Roberts leased a good portion of space to Sol Lesser (1890-1980), the Gore Brothers--Abraham L. (1884-1951) and Michael (1877-1953)--and Adolph Ramish (1862-1944) and their West Coast Theatres Company. Formed in 1920, West Coast Theatres operated this theatre from 1920 until about 1929 as the California. The venue became known as the "Fox Anaheim Theatre" in about 1929 following the merger of William Fox's Fox Film Corporation (and its Fox Theater Corporation affiliate) and West Coast Theatres in 1928-1929 to form Fox West Coast Theatres Corporation.Fox West Coast Theatres Corporation experiencedfinancial difficulties and antitrust problems during the 1930s, and was purchased by theSkouras Brothers in 1932-1933.
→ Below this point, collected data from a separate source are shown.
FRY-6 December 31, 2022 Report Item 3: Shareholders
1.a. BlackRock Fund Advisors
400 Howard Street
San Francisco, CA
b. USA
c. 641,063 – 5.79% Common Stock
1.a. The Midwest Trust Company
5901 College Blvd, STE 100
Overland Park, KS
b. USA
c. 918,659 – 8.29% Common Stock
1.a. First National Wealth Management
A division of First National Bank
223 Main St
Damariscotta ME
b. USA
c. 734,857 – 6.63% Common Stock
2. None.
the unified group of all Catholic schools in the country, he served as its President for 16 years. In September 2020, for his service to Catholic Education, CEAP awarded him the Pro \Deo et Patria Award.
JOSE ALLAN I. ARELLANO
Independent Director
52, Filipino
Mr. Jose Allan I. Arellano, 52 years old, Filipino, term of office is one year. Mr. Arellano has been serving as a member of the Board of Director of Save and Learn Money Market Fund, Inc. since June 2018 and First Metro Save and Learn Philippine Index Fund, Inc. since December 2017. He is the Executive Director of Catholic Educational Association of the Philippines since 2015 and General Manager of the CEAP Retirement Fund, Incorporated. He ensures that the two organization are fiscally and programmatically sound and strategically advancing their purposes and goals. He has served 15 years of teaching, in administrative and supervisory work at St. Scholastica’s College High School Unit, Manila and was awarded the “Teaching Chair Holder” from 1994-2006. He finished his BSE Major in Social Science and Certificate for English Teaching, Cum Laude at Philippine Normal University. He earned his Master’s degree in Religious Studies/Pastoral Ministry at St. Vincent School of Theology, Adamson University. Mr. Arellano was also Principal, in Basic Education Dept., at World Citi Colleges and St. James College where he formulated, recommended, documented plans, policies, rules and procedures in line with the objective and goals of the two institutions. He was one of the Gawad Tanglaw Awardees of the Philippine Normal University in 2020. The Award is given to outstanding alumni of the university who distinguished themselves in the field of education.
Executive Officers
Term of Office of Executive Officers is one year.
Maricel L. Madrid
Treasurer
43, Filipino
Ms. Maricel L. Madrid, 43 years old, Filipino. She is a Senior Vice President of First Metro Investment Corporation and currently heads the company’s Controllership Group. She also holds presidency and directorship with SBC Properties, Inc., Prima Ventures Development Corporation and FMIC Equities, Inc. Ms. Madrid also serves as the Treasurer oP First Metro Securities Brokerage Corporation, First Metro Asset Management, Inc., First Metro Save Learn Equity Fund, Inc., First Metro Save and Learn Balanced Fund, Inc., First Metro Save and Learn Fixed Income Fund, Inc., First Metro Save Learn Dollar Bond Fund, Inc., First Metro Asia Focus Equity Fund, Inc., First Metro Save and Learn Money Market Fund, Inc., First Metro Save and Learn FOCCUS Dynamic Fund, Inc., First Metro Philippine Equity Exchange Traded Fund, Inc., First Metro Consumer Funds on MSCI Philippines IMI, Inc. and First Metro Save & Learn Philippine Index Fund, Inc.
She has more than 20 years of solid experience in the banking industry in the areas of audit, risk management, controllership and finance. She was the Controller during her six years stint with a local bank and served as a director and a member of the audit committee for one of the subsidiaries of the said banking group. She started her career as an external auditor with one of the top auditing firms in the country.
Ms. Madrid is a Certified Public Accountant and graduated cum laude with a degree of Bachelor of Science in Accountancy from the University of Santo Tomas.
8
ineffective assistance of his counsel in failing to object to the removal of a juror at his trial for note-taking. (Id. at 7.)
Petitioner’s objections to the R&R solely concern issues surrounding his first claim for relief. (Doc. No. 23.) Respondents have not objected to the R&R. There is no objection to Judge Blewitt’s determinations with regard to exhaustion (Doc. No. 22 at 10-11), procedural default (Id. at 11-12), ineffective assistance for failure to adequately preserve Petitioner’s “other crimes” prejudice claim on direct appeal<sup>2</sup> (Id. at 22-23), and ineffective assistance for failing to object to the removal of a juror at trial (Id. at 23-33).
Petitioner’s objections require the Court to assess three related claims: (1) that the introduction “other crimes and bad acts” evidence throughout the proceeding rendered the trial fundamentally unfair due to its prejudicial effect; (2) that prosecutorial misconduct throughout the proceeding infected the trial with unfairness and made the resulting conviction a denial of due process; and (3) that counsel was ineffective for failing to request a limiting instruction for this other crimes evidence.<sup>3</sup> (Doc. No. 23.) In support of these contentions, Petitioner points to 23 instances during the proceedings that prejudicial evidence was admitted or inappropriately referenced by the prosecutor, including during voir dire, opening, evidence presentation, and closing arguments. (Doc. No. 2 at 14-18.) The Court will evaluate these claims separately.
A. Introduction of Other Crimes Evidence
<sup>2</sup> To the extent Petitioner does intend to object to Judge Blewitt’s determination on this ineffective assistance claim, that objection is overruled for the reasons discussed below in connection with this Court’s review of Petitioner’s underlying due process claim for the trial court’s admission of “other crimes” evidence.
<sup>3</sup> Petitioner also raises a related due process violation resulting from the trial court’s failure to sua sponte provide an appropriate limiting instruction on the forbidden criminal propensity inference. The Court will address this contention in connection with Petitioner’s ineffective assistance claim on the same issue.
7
Much later, the National General Theatres chain operated it.

The Mann Theatre chain operated the Fox Anaheim in 1975-1976 just before it was closed in 1977.

Building Notes

The Fox Anaheim Theatre was a small, one-screen venue that seated 735. The buillding had a brick facing on its second story and a red tile, compound hipped roof over its parapet only. The front facade was broken into three storefronts, composing three bays. The two westernmost storefronts had front doors located centrally, flanked by fixed plate glass display windows. Above these two storefronts, on the second floor, paris of double-hung windows lit the spaces. The easternmost storefront admitted patrons to the California Theatre. Over the main theatre entrance, a grand arched window admitted light into the lobby. This arched opening was blocked when a new theatre marquee was installed in the 1950s.

In 1926, the dark brick facing contrasted with the white casings surrounding the belt course separating the first and second stories, pilasters, and all window trim. This same color scheme existed in the neighboring building to the west, suggesting, perhaps, that they might have been owned by the same person. At this time, a fruit and vegetable market occupied the westernmost storefront, while the California Cafe operated in the middle one.


The Fox Anaheim Theatre was torn down in late 1978. (See "Wrecking Crews to Lower Final Curtain at the Fox," Anaheim Register, 10/15/1978, p. B1 and B3.)